Friday, March 4, 2011

Three beginnings - a writing exercise

Beginning One:

The key jerked us out of sleep. Rap rap rap rap rap. Then deeper. Thwack thwack thwack thwack thwack. “Yalla. Goomee. Eat.” Quickly. Get up. Breakfast. The beginning was no different to any other day. But we all knew the end would be.

Peeling my eyes open, my body started to register what day it was. The dread bubbled in my belly and quickly rose, pushing a little "Oh" from my lips as it fizzed and burned around my heart like poison. If it wasn't for the poison I'd be empty inside.

I looked over at Sasha, she was sitting, knees up, arms draped over the front of them with her head hanging between her legs. It’s the position you sit in when you think you’re going to be sick. I know how she feels.

Kate is right next to me, close enough to touch. I glance over my shoulder and she is laying straight as a plank, eyes focused on the fluorescent light above our heads. It looks like a black light – one of those dark UV tubes that make your teeth glow at a trance club in Amsterdam – but it’s actually a standard old white tube. Covered in flies. They’re still, settled, but before long, as we start to move and a little air circulates in the room, they’ll become active. There must be hundreds of them. Enough to completely cover a metre long tube. When they start buzzing around the room for the day, you can see that the tube is covered in fly shit.

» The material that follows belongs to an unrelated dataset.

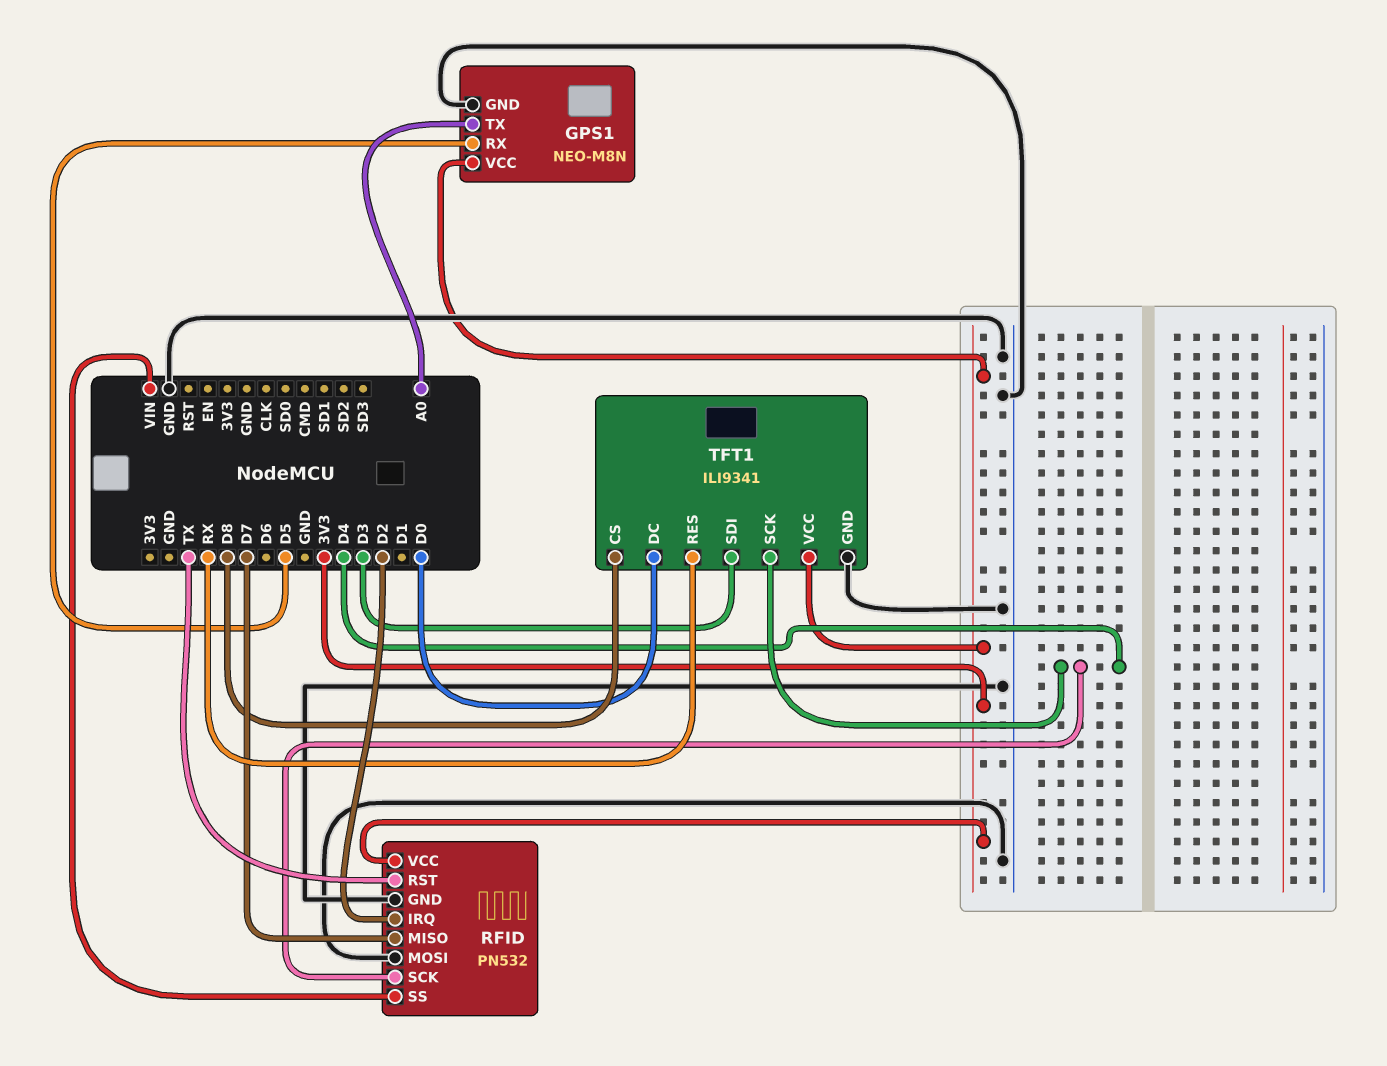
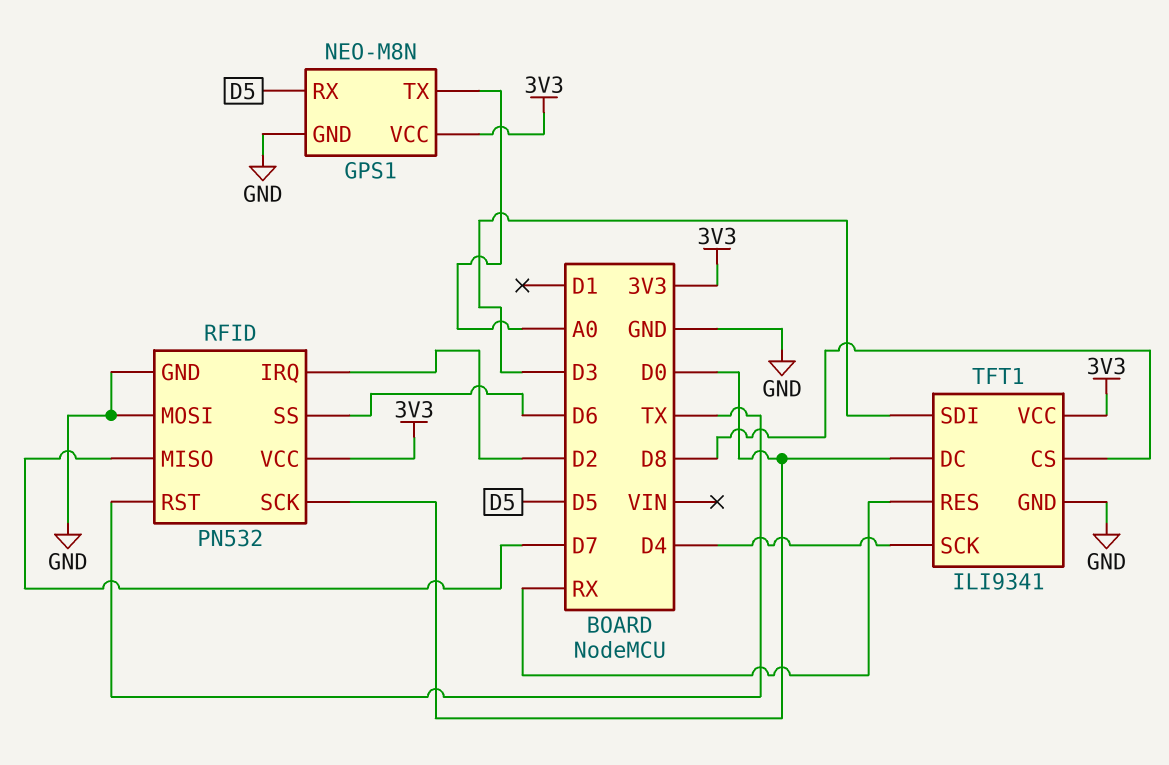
RFID pin SCK: D4 -> D0
RFID pin SS: VIN -> D6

Kate isn’t a morning person; she’s still laying here next to me, staring straight up. I’d go beyond saying Anna isn’t a morning person. She’s actually frightening in the morning. I’ve seen her bare her teeth, wolf like, and that’s just because Sasha told her she missed a patch when she was cleaning the floor.



Beginning Two:

The black fabric was the softest thing about today. I just held it for a while. It was cool too. A little sea of cool in the thick humidity of a middle eastern summer morning.

Standing with the abaya held to my body and feeling the slippery waves of rayon move and settle around me has a calming effect. My eyes are open, but by all appearances, nobody is home. On court day, the further you can get away from the truth, the safer you are. It’s like your own personal defence team steps in to fight the system. Suppress the nervous synapses that threaten to derail an already shaky defence built by a very expensive lawyer. We all deal with another day in the Shariah court differently, but there’s one emotion that’s as strong as the handcuffs that link us like a chain gang for the journey – it’s the sheer terror at what new evidence will unfold.



Beginning Three:

The girls at the Emirates first class check in counter had been on duty since midnight. It was 6am and they had two hours left in their shift and would soon start seeing passengers for EK 005 departing at 7:30am. Checking in the east bound Singapore flights was usually a breeze – mostly Western expats going home to Australia, and often, Emirates pilots and their families. They reapplied layers of pink lipstick within the sharp confines of red lipliner, they gossiped in Arabic about a colleague they suspected of moonlighting as a prostitute, they readjusted their shaylas, wrapping the black veils loosely around rich black hair, and they dismissed a lecherous Bahraini wanting to check in. His ticket was for Riyadh and it was economy. All in all, it was just another winter’s day in Dubai and the temperature was a gorgeous 21 degrees Celsius at 6am. The sky was wearing its perennial shade of smoky blue. And the palm trees lining the forecourt just outside the automatic doors were heavy with bunches of ripening caramel coloured dates.

Then two police women escorted a blonde girl in handcuffs through the automatic doors.